Bewerbungsgespräch: Der Kandidat hat tolle Stationen im Lebenslauf, beste Zeugnisse, gute Referenzen, das Foto ist professionell und sympathisch. Der Geschäftsführer ist gespannt auf diesen Bewerber, der alles mitzubringen scheint. Dieser nimmt den angebotenen Kaffee freundlich an und startet mit den Worten „Ich bin ja so nervös, habe lange überlegt, was ich anziehen soll, wusste gar nicht was passend für Ihr Unternehmen ist.“ Sehr ehrlich und authentisch.
Überall wird einem geraten, ehrlich zu sein, zu sich zu stehen. Man liest es in Zeitschriften und Fachbüchern, hört es auf Kongressen und Konferenzen. Immer authentisch – das sei das Beste! Sei es in Wirtschaft, Politik, Kultur. Als Arbeitnehmer, als Führungskraft, als Projektmanager, als Kunde. Beruflich und privat. In positiven und in negativen Situationen. Ist das wirklich immer ein guter Rat?
Was ist eigentlich „authentisch“?
Das griechische Wort für Authentizität setzt sich aus „autos“ („selbst“) und „ontos“ („seiend“) zusammen, selbstseiend. Im Duden finden sich als Synonyme z.B. echt, glaubwürdig, ungeschönt oder unverfälscht. Sich authentisch zu verhalten bedeutet, nach seinem Selbst – seinen Gedanken, Emotionen und Bedürfnissen – zu handeln, sich selbst treu zu bleiben und aufrecht zu seinen Überzeugungen zu stehen. Das klingt gut.
Man soll sich so geben, wie man ist, im Einklang mit seinen Emotionen handeln.
Aber: Jeder von uns hat doch schon mal einen cholerischen Chef erlebt, der ausflippt, weil ein Konferenzraum doppelt gebucht oder ein Fehler in der Präsentation ist. Der dann gleich noch alle rund macht, weil sowieso grad alles schlecht läuft. Ist es wirklich in Ordnung, auszuflippen, seine schlechte Laune auszuleben und als Entschuldigung hinterher zu sagen „Ich bin halt so“? Soll wirklich immer jeder mitkriegen, wie man sich gerade fühlt?
Oder eben in Bewerbungsgesprächen. Geben wir Freunden einen guten Rat, wenn wir sagen „Wenn Du aufgeregt und nervös bist, dann sag das einfach. Das ist authentisch.“ Das Gefühl ist authentisch.
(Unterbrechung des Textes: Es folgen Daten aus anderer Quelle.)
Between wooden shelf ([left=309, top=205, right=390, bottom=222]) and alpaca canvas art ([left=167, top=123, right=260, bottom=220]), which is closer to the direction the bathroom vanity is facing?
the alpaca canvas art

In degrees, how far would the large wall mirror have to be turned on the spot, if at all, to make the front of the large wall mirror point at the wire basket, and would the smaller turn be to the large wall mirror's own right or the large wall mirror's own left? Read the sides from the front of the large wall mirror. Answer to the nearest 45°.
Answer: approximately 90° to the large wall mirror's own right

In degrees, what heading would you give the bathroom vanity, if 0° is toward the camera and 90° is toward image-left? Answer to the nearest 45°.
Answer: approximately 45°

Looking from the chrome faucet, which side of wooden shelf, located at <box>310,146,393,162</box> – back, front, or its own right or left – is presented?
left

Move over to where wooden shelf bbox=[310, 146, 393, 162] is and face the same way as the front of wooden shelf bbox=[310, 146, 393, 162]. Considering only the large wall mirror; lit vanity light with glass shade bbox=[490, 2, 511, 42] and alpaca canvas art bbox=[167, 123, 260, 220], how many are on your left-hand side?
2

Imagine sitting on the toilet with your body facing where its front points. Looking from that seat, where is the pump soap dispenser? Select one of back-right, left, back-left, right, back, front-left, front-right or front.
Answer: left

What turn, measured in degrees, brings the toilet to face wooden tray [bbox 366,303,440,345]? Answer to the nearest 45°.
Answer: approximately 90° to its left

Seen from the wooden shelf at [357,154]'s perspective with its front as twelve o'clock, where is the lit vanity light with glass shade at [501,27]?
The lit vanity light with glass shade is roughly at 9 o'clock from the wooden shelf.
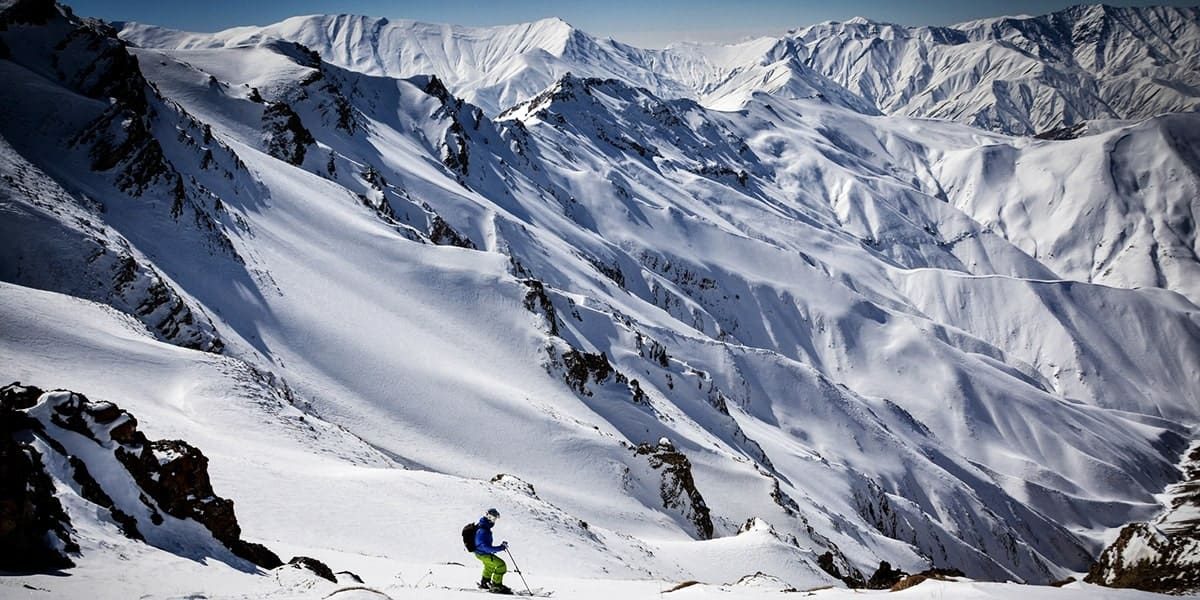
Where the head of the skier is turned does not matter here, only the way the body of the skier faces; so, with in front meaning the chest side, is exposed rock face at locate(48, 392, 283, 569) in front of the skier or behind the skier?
behind

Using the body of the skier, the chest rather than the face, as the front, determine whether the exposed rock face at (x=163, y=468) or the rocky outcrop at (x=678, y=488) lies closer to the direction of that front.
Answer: the rocky outcrop

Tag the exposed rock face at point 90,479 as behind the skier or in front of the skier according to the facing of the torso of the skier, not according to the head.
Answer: behind

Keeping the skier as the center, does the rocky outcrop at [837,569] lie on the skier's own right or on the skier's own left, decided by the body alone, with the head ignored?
on the skier's own left

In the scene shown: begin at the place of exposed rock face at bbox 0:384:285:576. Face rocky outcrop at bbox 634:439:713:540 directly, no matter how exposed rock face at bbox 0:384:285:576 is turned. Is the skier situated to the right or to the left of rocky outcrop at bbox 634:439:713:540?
right

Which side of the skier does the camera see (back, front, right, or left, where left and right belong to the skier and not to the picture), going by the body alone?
right

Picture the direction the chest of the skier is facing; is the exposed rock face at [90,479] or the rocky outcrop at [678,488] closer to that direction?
the rocky outcrop

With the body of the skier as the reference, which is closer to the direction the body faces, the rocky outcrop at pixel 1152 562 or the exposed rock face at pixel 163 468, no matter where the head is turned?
the rocky outcrop
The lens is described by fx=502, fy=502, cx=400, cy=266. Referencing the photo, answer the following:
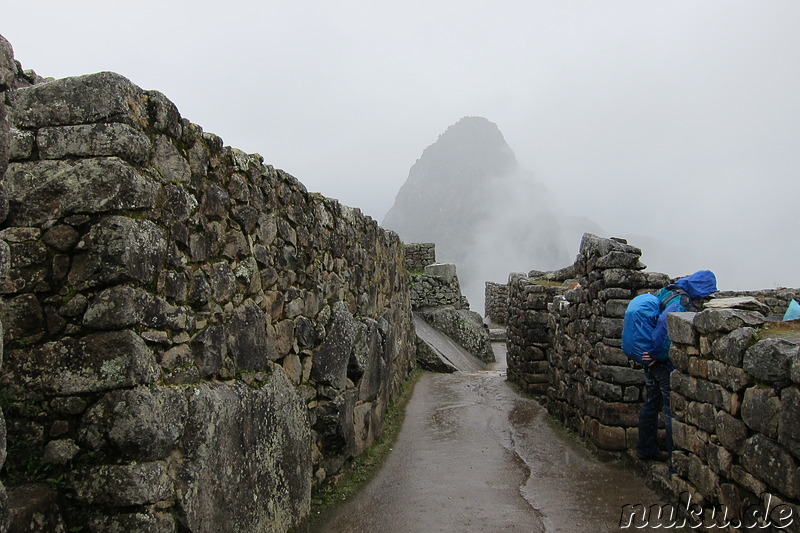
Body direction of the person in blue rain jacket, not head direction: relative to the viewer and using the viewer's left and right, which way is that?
facing to the right of the viewer

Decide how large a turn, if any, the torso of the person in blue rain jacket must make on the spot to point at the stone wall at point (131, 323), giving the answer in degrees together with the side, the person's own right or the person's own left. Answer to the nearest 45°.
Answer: approximately 135° to the person's own right

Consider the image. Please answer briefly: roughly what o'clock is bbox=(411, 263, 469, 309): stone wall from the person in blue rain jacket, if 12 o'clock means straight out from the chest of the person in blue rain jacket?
The stone wall is roughly at 8 o'clock from the person in blue rain jacket.

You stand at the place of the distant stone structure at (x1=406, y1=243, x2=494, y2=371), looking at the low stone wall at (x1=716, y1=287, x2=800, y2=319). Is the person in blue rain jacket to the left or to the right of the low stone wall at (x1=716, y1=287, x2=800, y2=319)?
right

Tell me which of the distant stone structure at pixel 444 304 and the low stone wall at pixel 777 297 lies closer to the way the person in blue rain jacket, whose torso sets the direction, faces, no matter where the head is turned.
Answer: the low stone wall

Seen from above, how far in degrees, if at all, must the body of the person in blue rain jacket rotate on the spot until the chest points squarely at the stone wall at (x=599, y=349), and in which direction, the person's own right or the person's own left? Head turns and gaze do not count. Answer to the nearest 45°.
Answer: approximately 135° to the person's own left

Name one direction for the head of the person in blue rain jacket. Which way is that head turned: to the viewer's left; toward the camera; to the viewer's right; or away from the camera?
to the viewer's right

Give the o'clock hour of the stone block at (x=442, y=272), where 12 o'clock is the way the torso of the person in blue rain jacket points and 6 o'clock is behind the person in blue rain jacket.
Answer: The stone block is roughly at 8 o'clock from the person in blue rain jacket.

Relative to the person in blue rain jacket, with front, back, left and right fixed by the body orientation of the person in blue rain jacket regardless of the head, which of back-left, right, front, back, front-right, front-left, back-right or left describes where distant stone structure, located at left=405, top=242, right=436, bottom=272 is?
back-left
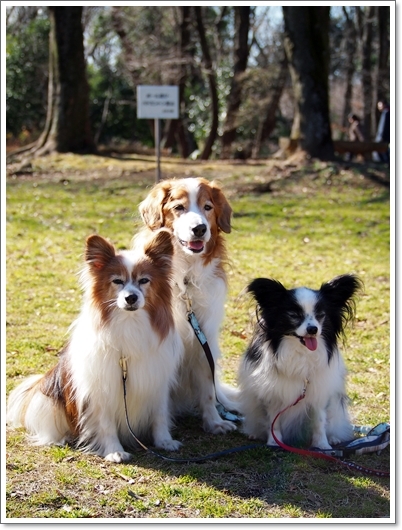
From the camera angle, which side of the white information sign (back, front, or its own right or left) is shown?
front

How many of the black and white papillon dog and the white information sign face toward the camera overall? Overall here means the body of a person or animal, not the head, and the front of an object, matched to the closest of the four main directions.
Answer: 2

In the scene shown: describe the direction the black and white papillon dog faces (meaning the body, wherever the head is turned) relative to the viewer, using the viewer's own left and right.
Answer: facing the viewer

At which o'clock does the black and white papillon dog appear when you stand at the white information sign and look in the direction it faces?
The black and white papillon dog is roughly at 12 o'clock from the white information sign.

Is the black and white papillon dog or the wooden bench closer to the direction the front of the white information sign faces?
the black and white papillon dog

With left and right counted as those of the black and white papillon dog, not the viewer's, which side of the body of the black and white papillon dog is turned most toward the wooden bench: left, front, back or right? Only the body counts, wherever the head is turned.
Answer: back

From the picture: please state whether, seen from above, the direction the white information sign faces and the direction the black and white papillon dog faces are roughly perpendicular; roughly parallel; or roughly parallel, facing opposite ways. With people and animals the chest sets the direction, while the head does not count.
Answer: roughly parallel

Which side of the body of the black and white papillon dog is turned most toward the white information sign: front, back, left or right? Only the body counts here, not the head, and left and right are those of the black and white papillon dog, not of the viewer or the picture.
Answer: back

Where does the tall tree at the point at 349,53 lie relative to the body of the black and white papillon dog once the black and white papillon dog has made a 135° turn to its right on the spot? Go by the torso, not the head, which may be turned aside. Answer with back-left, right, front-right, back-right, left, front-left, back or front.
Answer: front-right

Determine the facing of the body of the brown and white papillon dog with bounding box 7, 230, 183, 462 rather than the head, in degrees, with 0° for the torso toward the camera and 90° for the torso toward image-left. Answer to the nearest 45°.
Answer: approximately 315°

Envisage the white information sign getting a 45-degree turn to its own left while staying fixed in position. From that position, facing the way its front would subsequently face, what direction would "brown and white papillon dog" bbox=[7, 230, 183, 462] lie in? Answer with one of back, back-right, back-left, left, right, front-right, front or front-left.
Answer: front-right
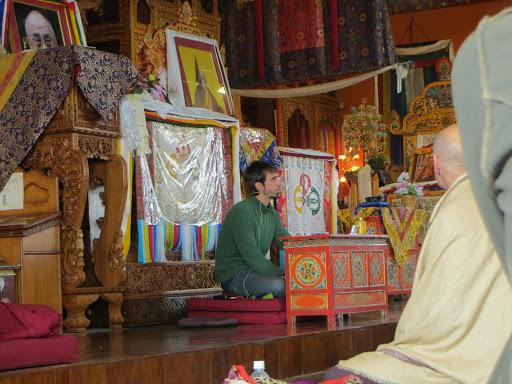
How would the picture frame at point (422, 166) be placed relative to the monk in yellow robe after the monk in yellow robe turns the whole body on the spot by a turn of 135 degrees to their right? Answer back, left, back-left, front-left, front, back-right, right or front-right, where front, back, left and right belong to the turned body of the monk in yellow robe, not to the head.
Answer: left

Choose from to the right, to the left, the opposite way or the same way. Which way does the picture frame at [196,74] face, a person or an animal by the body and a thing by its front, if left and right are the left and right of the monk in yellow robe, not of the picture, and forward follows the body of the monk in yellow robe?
the opposite way

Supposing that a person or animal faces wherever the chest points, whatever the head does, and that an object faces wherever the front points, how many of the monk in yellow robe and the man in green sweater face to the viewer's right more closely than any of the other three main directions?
1

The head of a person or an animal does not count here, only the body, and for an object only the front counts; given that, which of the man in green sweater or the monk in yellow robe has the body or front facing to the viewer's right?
the man in green sweater

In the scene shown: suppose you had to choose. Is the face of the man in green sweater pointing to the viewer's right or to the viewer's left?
to the viewer's right

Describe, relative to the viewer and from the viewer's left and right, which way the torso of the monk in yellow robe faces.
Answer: facing away from the viewer and to the left of the viewer

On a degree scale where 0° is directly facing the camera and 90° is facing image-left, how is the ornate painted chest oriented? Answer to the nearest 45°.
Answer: approximately 315°

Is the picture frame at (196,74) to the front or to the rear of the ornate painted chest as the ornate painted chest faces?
to the rear

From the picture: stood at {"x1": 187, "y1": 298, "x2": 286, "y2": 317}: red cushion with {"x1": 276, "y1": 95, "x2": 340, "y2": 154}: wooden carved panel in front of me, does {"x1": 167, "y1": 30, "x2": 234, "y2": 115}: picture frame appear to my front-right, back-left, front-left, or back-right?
front-left

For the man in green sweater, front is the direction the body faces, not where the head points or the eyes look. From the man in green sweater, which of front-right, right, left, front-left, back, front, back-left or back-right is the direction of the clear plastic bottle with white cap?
right

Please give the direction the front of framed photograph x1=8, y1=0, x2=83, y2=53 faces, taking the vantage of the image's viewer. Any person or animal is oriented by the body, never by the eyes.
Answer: facing the viewer and to the right of the viewer

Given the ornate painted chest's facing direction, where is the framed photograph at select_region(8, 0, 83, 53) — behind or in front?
behind
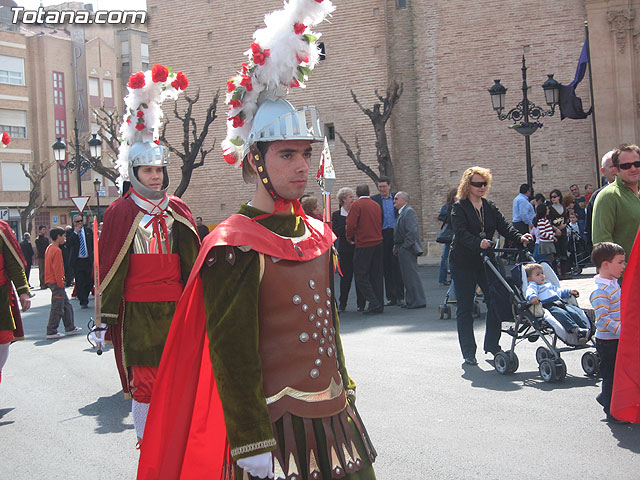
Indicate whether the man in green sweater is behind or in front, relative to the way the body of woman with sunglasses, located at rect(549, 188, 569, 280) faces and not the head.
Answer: in front

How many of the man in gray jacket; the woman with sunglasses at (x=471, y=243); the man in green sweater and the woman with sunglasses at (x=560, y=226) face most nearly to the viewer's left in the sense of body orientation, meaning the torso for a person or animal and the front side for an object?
1

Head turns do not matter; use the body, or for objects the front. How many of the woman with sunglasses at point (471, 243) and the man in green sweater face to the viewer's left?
0

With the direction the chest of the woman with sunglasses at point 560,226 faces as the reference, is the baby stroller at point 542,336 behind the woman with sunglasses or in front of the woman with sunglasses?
in front

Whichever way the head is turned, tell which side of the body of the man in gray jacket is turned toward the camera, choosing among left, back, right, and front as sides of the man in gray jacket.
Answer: left

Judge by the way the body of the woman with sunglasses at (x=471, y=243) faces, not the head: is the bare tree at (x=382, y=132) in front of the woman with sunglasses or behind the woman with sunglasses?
behind

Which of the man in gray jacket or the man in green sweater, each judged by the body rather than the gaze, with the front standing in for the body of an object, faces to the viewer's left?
the man in gray jacket

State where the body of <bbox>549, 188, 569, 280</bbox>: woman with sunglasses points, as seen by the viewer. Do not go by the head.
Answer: toward the camera

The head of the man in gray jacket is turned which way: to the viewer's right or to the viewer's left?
to the viewer's left

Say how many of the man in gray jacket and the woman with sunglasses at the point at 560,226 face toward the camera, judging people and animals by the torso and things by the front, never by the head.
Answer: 1

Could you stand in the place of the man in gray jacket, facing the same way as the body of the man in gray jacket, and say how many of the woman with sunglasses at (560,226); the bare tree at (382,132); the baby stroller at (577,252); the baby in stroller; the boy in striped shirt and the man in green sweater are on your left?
3

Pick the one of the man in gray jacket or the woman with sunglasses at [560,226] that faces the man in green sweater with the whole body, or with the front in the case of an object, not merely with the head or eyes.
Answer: the woman with sunglasses

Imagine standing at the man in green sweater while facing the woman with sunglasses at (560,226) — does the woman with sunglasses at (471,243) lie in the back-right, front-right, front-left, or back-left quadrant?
front-left

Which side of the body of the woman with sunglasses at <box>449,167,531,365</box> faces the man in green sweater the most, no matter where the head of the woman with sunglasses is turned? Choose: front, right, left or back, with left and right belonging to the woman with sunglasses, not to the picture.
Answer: front
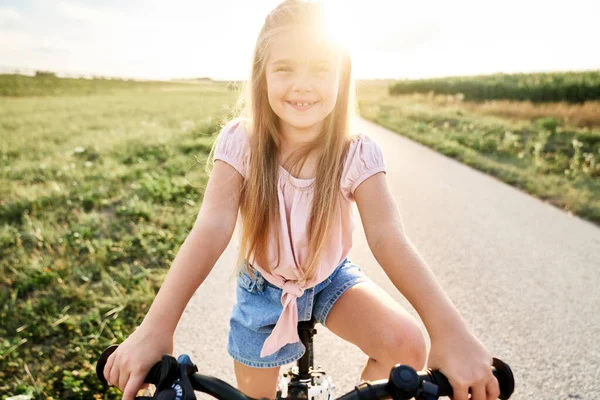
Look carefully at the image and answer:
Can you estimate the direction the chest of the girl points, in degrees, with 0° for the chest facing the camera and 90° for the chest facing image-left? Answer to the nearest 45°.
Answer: approximately 0°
Aber müssen wir das wirklich aussprechen? Möchte der zukünftige Arbeitgeber ein nervöses Huhn einstellen? Oder doch lieber jemanden, den er sich souverän in der zukünftigen Rolle vorstellen kann und der mit seinen Emotionen, auch mit den unangenehmen, umgehen kann? Der zeigt, wie er in herausfordernden Situationen reagiert.
Welches Verhalten, welche Art der Kommunikation schätzen wir?
Ist das, was wir an manchen Menschen so schätzen oder sogar bewundern wirklich deren Authentizität? Oder ist es eher eine Stimmigkeit im Verhalten? Sich immer authentisch zu verhalten würde ja heißen, keine Filter einzubauen und seinen Emotionen zu jeder Zeit freien Lauf zu lassen.